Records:
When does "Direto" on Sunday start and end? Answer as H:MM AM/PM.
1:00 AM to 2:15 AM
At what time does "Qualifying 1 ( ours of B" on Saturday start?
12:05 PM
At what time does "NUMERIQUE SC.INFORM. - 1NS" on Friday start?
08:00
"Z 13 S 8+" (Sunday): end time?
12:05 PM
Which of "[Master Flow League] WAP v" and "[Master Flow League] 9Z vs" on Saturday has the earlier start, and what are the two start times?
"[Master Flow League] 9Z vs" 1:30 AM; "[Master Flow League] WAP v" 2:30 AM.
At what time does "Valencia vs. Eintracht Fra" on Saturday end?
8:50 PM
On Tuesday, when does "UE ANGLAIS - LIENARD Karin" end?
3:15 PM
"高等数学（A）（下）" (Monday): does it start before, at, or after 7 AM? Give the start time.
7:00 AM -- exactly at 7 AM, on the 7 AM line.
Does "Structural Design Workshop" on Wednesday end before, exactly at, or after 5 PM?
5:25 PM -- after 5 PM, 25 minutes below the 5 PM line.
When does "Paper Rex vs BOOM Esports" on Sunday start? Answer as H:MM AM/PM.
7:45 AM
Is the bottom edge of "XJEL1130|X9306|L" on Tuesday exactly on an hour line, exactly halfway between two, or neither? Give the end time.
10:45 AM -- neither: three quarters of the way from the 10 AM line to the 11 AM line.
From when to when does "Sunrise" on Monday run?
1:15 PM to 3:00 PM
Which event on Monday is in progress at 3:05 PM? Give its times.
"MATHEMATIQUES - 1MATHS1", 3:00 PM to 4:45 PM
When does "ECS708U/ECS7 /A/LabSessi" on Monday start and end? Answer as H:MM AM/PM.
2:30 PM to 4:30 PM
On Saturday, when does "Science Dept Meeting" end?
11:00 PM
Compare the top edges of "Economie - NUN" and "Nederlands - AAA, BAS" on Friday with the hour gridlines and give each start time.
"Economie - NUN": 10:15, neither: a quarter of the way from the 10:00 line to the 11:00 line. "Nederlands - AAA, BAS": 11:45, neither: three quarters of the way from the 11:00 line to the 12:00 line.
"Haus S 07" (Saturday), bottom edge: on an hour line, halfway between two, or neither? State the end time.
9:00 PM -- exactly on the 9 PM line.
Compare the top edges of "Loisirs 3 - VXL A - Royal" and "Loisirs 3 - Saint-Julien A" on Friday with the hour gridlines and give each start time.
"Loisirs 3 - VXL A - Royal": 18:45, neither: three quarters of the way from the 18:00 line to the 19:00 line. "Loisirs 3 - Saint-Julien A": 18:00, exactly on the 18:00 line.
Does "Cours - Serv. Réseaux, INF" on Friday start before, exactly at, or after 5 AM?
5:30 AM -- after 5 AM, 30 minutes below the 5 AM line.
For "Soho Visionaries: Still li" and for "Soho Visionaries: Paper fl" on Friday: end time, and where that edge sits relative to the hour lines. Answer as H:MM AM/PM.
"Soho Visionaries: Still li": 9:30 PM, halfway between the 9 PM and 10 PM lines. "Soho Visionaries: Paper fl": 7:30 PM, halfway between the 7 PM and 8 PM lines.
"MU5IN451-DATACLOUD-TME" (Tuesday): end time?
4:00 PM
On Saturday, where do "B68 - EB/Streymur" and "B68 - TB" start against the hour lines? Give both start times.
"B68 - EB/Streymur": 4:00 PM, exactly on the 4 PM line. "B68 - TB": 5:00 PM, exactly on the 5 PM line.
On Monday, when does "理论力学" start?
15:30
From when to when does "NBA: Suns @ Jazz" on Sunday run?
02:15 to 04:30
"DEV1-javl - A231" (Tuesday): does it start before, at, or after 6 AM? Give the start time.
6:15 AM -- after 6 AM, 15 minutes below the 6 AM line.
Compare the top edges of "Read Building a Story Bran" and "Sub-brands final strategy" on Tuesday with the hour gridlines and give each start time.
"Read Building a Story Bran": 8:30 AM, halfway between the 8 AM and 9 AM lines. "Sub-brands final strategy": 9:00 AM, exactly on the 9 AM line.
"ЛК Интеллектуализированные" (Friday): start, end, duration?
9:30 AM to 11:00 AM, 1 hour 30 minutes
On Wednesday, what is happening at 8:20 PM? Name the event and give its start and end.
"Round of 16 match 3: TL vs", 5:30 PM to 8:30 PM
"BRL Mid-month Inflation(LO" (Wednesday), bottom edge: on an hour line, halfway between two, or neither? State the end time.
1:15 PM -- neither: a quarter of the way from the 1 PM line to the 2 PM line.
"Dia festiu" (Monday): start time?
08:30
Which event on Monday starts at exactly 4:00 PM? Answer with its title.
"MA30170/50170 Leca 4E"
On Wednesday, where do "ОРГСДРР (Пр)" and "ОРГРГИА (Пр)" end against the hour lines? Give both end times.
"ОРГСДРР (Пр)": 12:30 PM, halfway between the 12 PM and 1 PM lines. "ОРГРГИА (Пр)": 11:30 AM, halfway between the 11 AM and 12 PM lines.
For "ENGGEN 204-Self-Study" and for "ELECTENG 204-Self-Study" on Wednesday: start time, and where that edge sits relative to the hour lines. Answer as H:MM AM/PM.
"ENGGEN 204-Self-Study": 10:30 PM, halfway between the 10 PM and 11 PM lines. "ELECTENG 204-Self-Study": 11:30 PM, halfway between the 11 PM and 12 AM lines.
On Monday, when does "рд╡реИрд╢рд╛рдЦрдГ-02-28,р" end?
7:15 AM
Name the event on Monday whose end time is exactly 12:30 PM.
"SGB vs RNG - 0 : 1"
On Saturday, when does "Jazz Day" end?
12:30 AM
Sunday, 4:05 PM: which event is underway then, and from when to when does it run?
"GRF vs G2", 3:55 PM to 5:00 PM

§ Instruction
Update the stretch from the line containing "on Saturday start?" through the line containing "10:45 AM -- neither: three" so that "Tuesday" becomes "Thursday", and give only those lines with nothing else changed.

§ Written solution
At what time does "Qualifying 1 ( ours of B" on Saturday start?
12:05 PM
At what time does "NUMERIQUE SC.INFORM. - 1NS" on Friday start?
08:00
"Z 13 S 8+" (Sunday): end time?
12:05 PM
Which of "[Master Flow League] WAP v" and "[Master Flow League] 9Z vs" on Saturday has the earlier start, and what are the two start times?
"[Master Flow League] 9Z vs" 1:30 AM; "[Master Flow League] WAP v" 2:30 AM.
At what time does "Valencia vs. Eintracht Fra" on Saturday end?
8:50 PM
On Thursday, when does "UE ANGLAIS - LIENARD Karin" end?
3:15 PM
"高等数学（A）（下）" (Monday): does it start before, at, or after 7 AM? Give the start time.
7:00 AM -- exactly at 7 AM, on the 7 AM line.
Does "Structural Design Workshop" on Wednesday end before, exactly at, or after 5 PM?
5:25 PM -- after 5 PM, 25 minutes below the 5 PM line.
When does "Paper Rex vs BOOM Esports" on Sunday start? Answer as H:MM AM/PM.
7:45 AM
Is the bottom edge of "XJEL1130|X9306|L" on Thursday exactly on an hour line, exactly halfway between two, or neither? Give the end time.
10:45 AM -- neither: three quarters of the way from the 10 AM line to the 11 AM line.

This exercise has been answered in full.